Кроме того, результаты наших экспериментов с аплизией показали, что пластичность нервной системы, то есть способность нейронов изменять силу и даже число синапсов, служит механизмом, лежащим в основе обучения и долговременной памяти. В результате, поскольку все люди растут в разных условиях и имеют разный опыт, устройство мозга каждого человека уникально. Даже у однояйцевых близнецов, у которых одинаковые гены, мозг все равно разный в связи с разным жизненным опытом. Так принцип клеточной биологии, впервые обнаруженный в ходе наших экспериментов с простым моллюском, оказался одной из глубоких биологических основ человеческой индивидуальности.
Наше открытие того, что кратковременная память возникает за счет функциональных изменений, а долговременная – за счет анатомических, поднимало новые вопросы. Какова природа консолидации памяти? Почему для этого требуется синтез новых белков? Чтобы узнать это, нам нужно было проникнуть внутрь клеток и исследовать их молекулярную структуру. Я и мои коллеги были готовы на этот шаг.
Как раз в то время мы узнали ужасную новость. Осенью 1973 года Олден Спенсер, мой лучший друг, вместе со мной основавший отделение нейробиологии Нью-Йоркского университета, начал жаловаться на слабость кистей рук, из‑за которой он стал хуже играть в теннис. В течение нескольких месяцев ему поставили диагноз “боковой амиотрофический склероз” (БАС, или болезнь Шарко) – неизлечимая и всегда смертельная болезнь[19]
. Узнав об этом от одного из ведущих неврологов страны, Олден впал в депрессию и стал готовить завещание, думая, что может умереть в течение недели. Но у Олдена был также артрит локтевого сустава – симптом, обычно не связанный с БАС. Поэтому я предложил ему пойти к ревматологу.Олден пошел к очень хорошему врачу, и тот заверил его, что у него не БАС, а диффузная болезнь соединительной ткани (коллагеновая болезнь), что‑то вроде красной волчанки. Когда Олден узнал этот, намного более оптимистичный, диагноз, его настроение улучшилось. Но через несколько месяцев он снова пришел к своему неврологу, и тот заверил его, что независимо от того, есть у него артрит или нет, у него определенно БАС. Настроение Олдена сразу опять испортилось.

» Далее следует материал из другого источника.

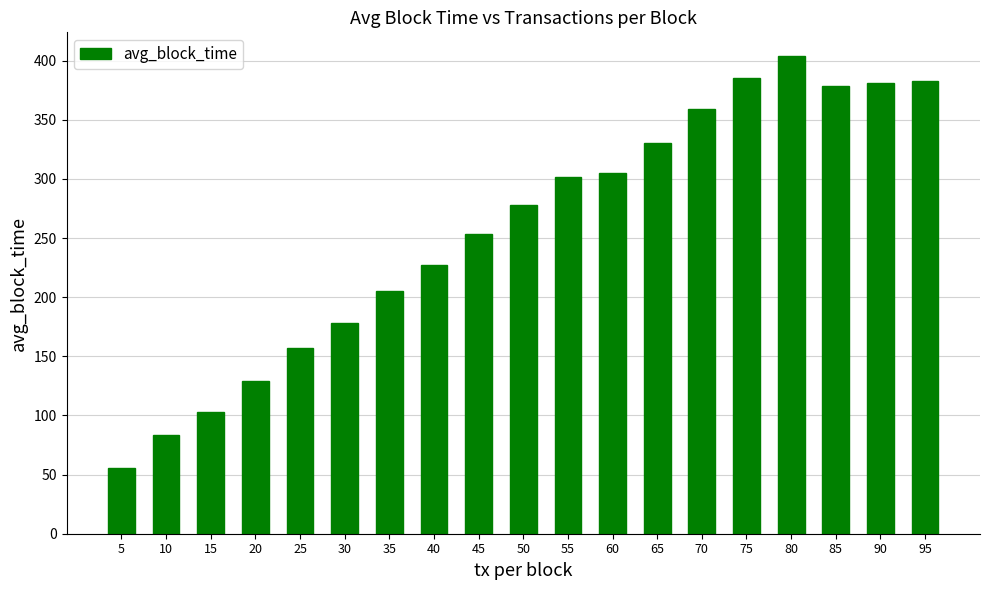

The chart shows a value of 382.6 at 95. True or false?

True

После этого я поговорил с его неврологом, сказал ему, что Олдену явно очень тяжело принять этот диагноз, и спросил, не может ли он помочь Олдену, подав ему какую‑то надежду. Но невролог, в высшей степени достойный человек и заботливый врач, настаивал на том, что никак не может так поступить, потому что это значило бы обманывать Олдена относительно его будущего, что нечестно по отношению к нему. Он сказал: “Ведь мне нечего ему предложить. Ему просто незачем и не стоит приходить ко мне. Пусть продолжает ходить к своему ревматологу”.

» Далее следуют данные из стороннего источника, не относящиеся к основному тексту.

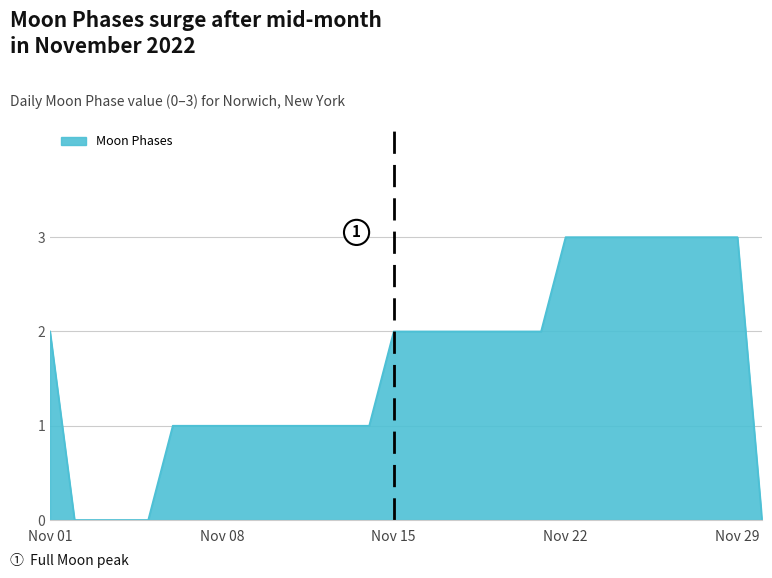

What is the maximum value shown in the chart?

3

Я обсудил этот план с Олденом и независимо от него с его женой Дианой. Они оба решили, что это хорошая мысль. Диана была убеждена, что Олден не хочет принимать диагноз, который, как мы с ней признали, судя по всему, был верным.
В течение следующих двух с половиной лет Олдену постепенно становилось все хуже. Поначалу он передвигался с тростью, затем в инвалидном кресле. Но он все время продолжал посещать лабораторию и заниматься наукой. Несмотря на то что ему стало сложно читать лекции, он все равно преподавал, хотя и вел теперь меньше занятий. Никому из нашей группы, кроме меня, не был известен его настоящий диагноз, и никто не думал (по крайней мере, не говорил), что его болезнь – это не какая‑то особая форма артрита. Олден продолжал заниматься спортом и регулярно плавал в специальном бассейне для инвалидов недалеко от дома. За день до смерти, в ноябре 1977‑го, он был у себя в лаборатории и готовился участвовать в обсуждении, посвященном обработке сенсорной информации.
Смерть Олдена была сокрушительным ударом для каждого из нас, для всей нашей сплоченной группы. Мы лет двадцать общались с ним почти каждый день, поэтому теперь ритм моей жизни и работы надолго нарушился. Я по‑прежнему часто думаю об Олдене.
В этом я был не одинок: мы все ценили его самоиронию, скромность, безграничное великодушие и неиссякаемые творческие способности. В 1978 году мы организовали в память о нем фонд, финансирующий курс лекций, и премию его имени, ежегодно вручаемую выдающимся ученым в возрасте до пятидесяти лет, у которых лучшие работы их жизни еще впереди. Лауреатов премии выбирает Центр нейробиологических и поведенческих исследований Колумбийского университета – сотрудники, магистранты и аспиранты, постдоки и преподаватели.